■ **PROBLEM STATEMENT**
Can you quote every line of the listing below word for word, leaving the pictures out of your answer?

----- DATASET -----

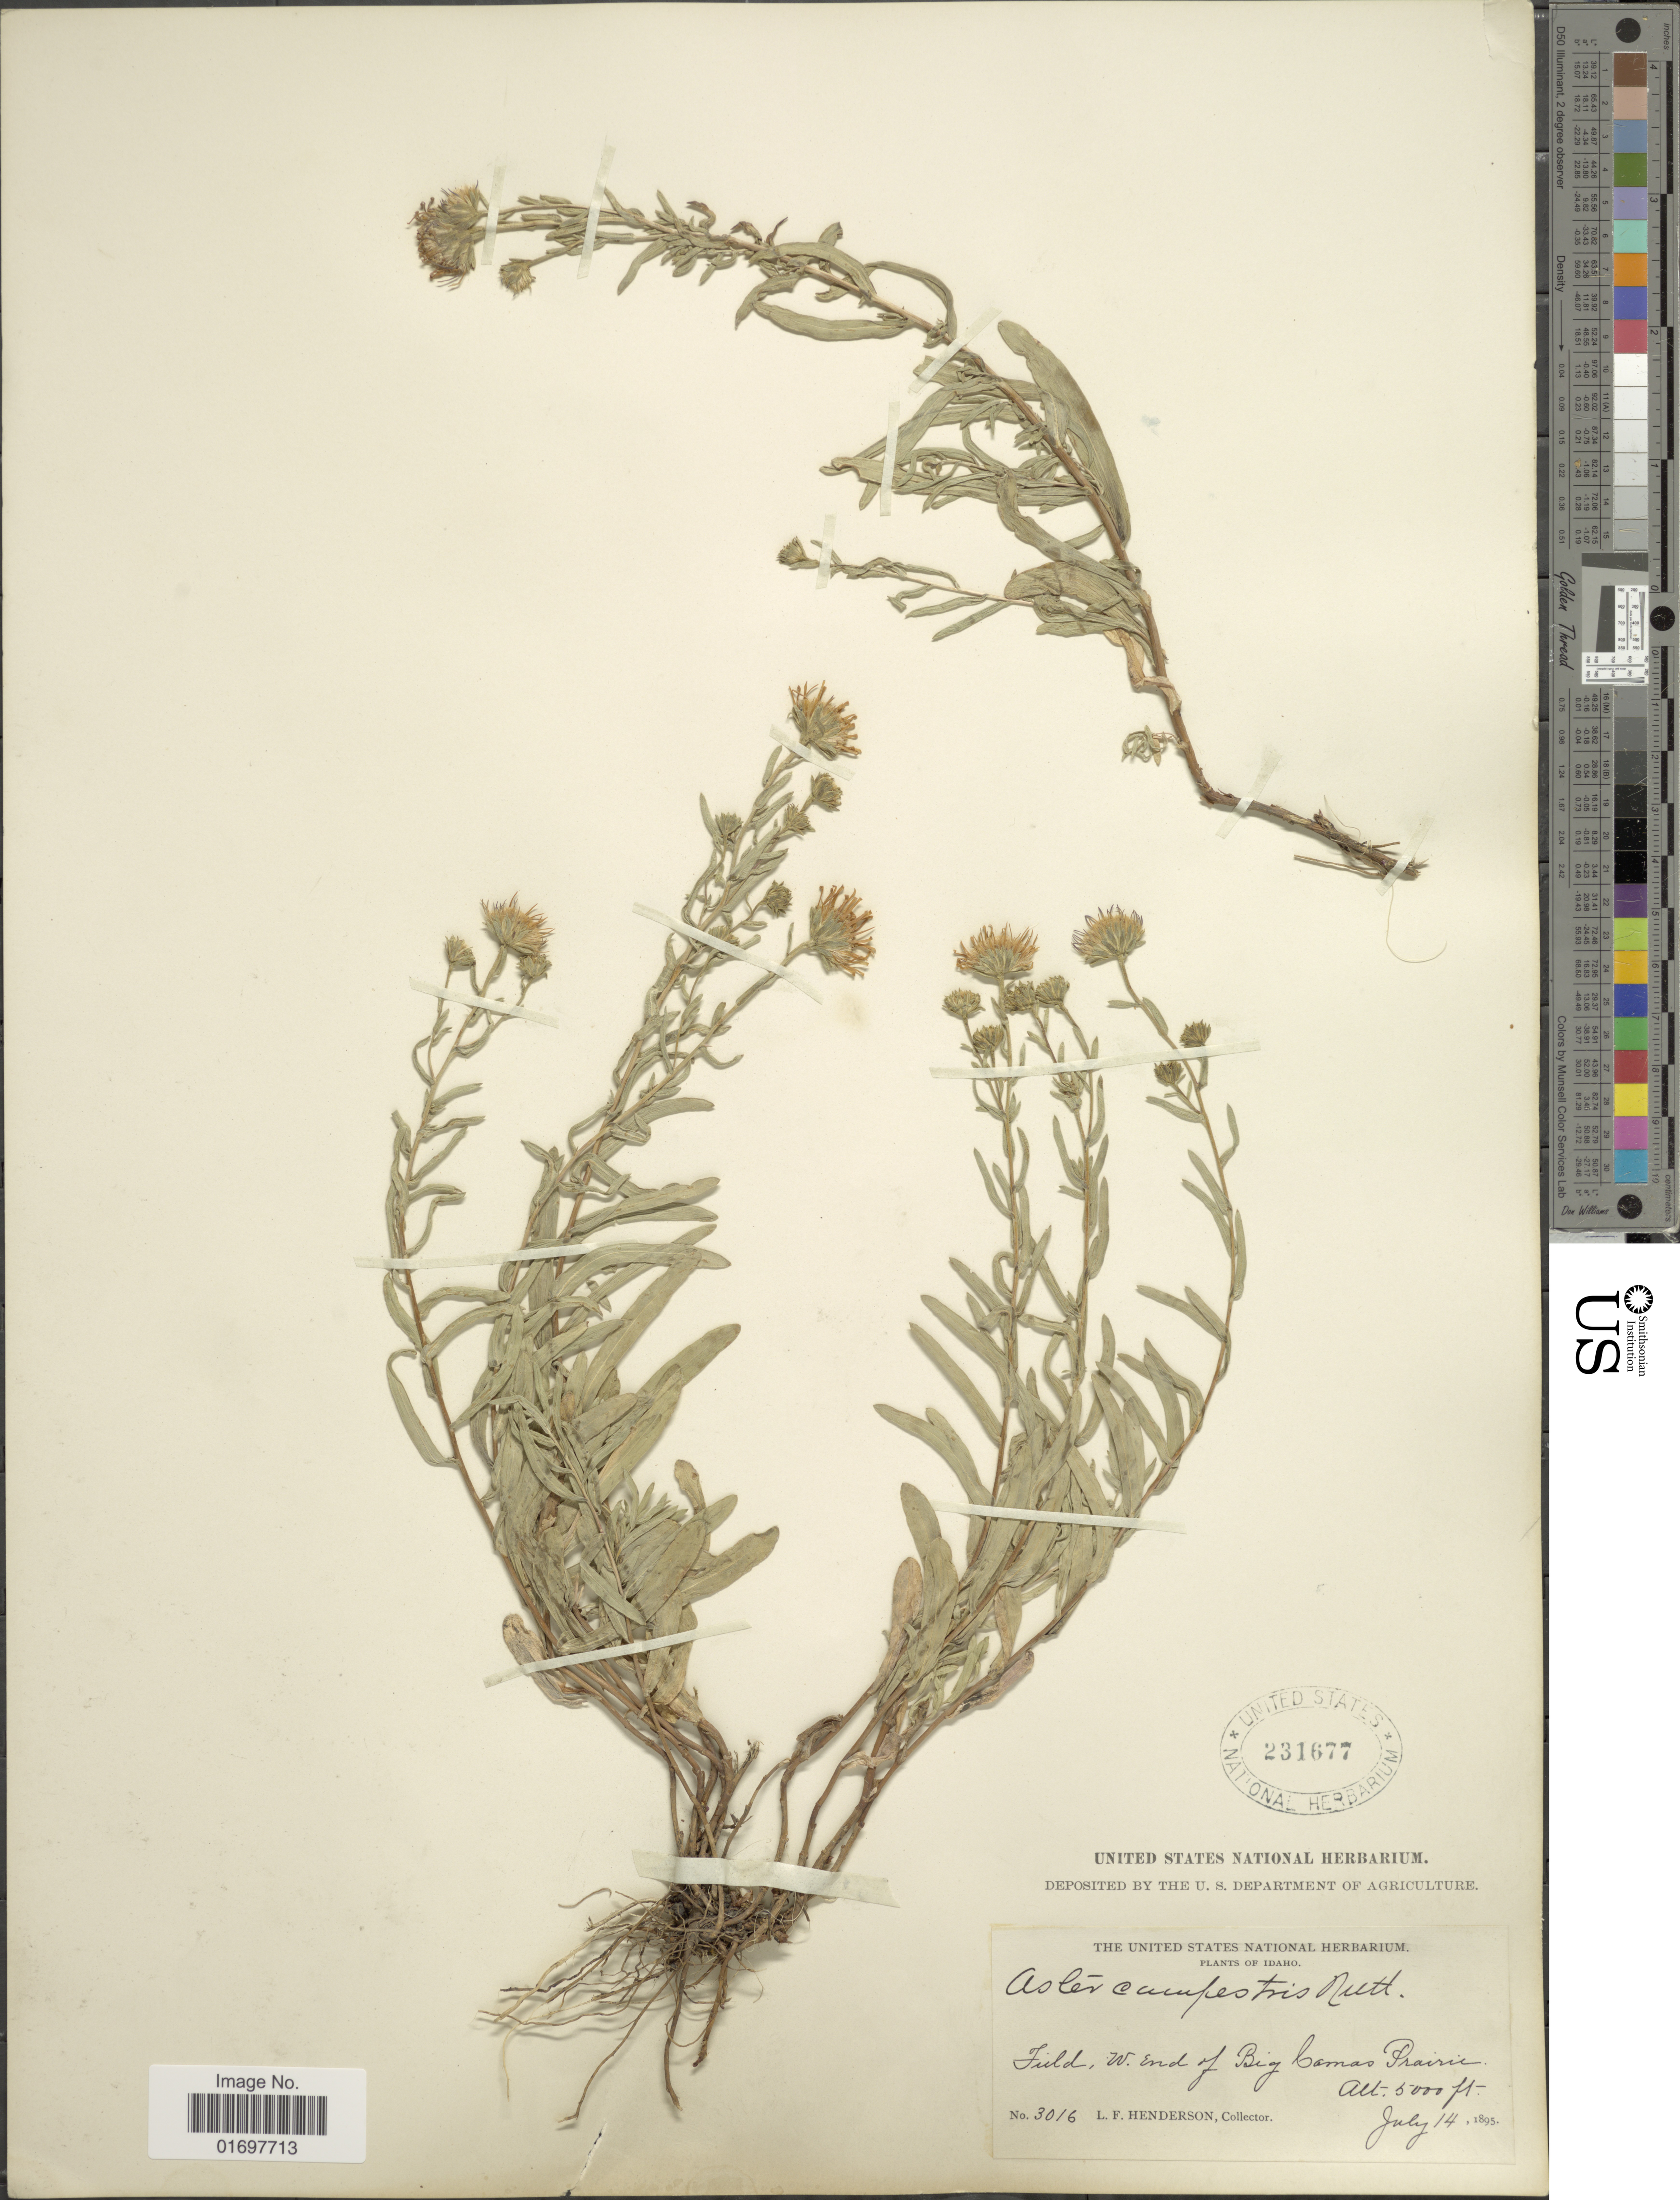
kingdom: Plantae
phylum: Tracheophyta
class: Magnoliopsida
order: Asterales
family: Asteraceae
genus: Symphyotrichum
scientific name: Symphyotrichum campestre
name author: (Nutt.) G.L. Nesom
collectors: L. Henderson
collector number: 3016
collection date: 1895-07-14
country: United States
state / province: Idaho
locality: Field, W. End of Big Camas Prairie.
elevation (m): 1524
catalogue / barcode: US 231677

-----

■ **RESPONSE FOR THIS EXERCISE**
kingdom: Plantae
phylum: Tracheophyta
class: Magnoliopsida
order: Asterales
family: Asteraceae
genus: Symphyotrichum
scientific name: Symphyotrichum campestre
name author: (Nutt.) G.L. Nesom
collectors: L. Henderson
collector number: 3016
collection date: 1895-07-14
country: United States
state / province: Idaho
locality: Field, W. End of Big Camas Prairie.
elevation (m): 1524
catalogue / barcode: US 231677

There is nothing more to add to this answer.